Таким-то вот образом я святотатствую — глумлюсь над девичьими мечтами Аленки, но, клянусь, делаю это не преднамеренно. Может, с неосознанным эгоизмом больного я пытаюсь вдохнуть в здоровый ее организм миазмы большого города, сделать ее снобкой, подобной тамошним дамам — тем, для которых нежность, чистота и беззаветная преданность всего-навсего старомодные предрассудки. Да, они живут «в ногу со временем», демонстрируя свою интеллектуальную утонченность среди алкогольного смрада фешенебельных клубов. С этими дамами отношения мучительны, фальшивы и до боли досадны. Их «благородная цель» — бросать вызов мещанству. Их прелюдия составлена из самых смелых и острых воззрений на жизнь и искусство — таким образом они отстаивают свое право считаться свободными и цивилизованными женщинами. Но это всего лишь прелюдия, предваряющая главное действо — превращение эмансипированной особы в мартышку обыкновенную.
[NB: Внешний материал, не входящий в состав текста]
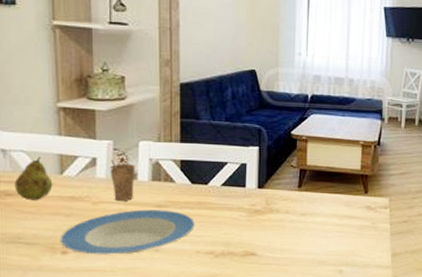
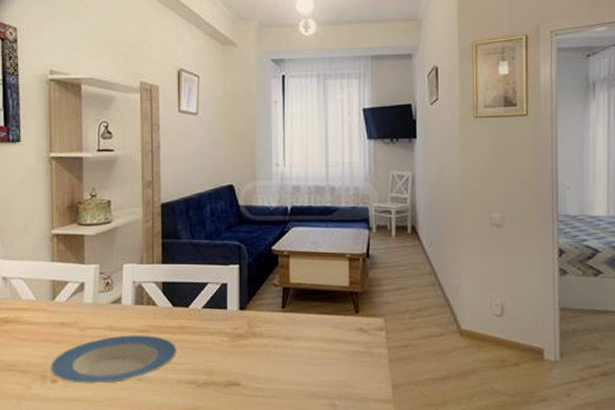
fruit: present [14,157,53,200] -> none [13,284,46,327]
cup: present [110,159,136,201] -> none [96,284,120,326]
С Аленкой все обстоит иначе. Здесь все просто и открыто, и я люблю эту простоту. Такие отношения сочетают в себе и возвышенное одиночество, и надежную привязанность. Они очищают мысли и чувства, позволяют заглянуть в собственную душу — так в ясный, безветренный день море становится настолько прозрачным, что можно увидеть все, что есть у него там, на дне. Я хотел бы вечно наслаждаться этим спокойствием мыслей своих и чувств, я хотел бы перенести это спокойствие в неврастеническую нашу столицу, в мой дом.
Аленка внимательно выслушивает мои сентенции, глядя на синюю линию горизонта.
— Не понимаю я всего этого, — говорит она, хмурясь, как обиженный ребенок.
— Чего не понимаешь?
— Да всего, что ты говоришь. Это страшно. Не надо меня пугать!..
«Хорошо, я никогда больше не стану пугать тебя, — думаю я. — Никогда!»
На прибрежной полоске песка чернеет множество выброшенных морем предметов: обломки досок, раскисшие яблоки, клочья морских водорослей… Неподалеку торчит угол деревянного ящика. Мы выкапываем его из песка. Крышка и стенки его испещрены латиницей — многословная и довольно забавная реклама французских коньяков. Аленке любопытно, что там внутри, она сгорает от нетерпения. В ящике четыре бутылки коньяка с сохранившимися пестрыми этикетками и великолепными пробками. Жаль, нет Николая Васильевича — вот уж порадовался бы старик.
Сидя на верхней ступени лестницы, у дверей виллы, мы открываем одну из бутылок. Лучи заката преломляются в янтарно-золотистом напитке, там зарождается какая-то жизнь, и я снова даю волю фантазии. Принимаюсь рассказывать Аленке о кораблекрушении…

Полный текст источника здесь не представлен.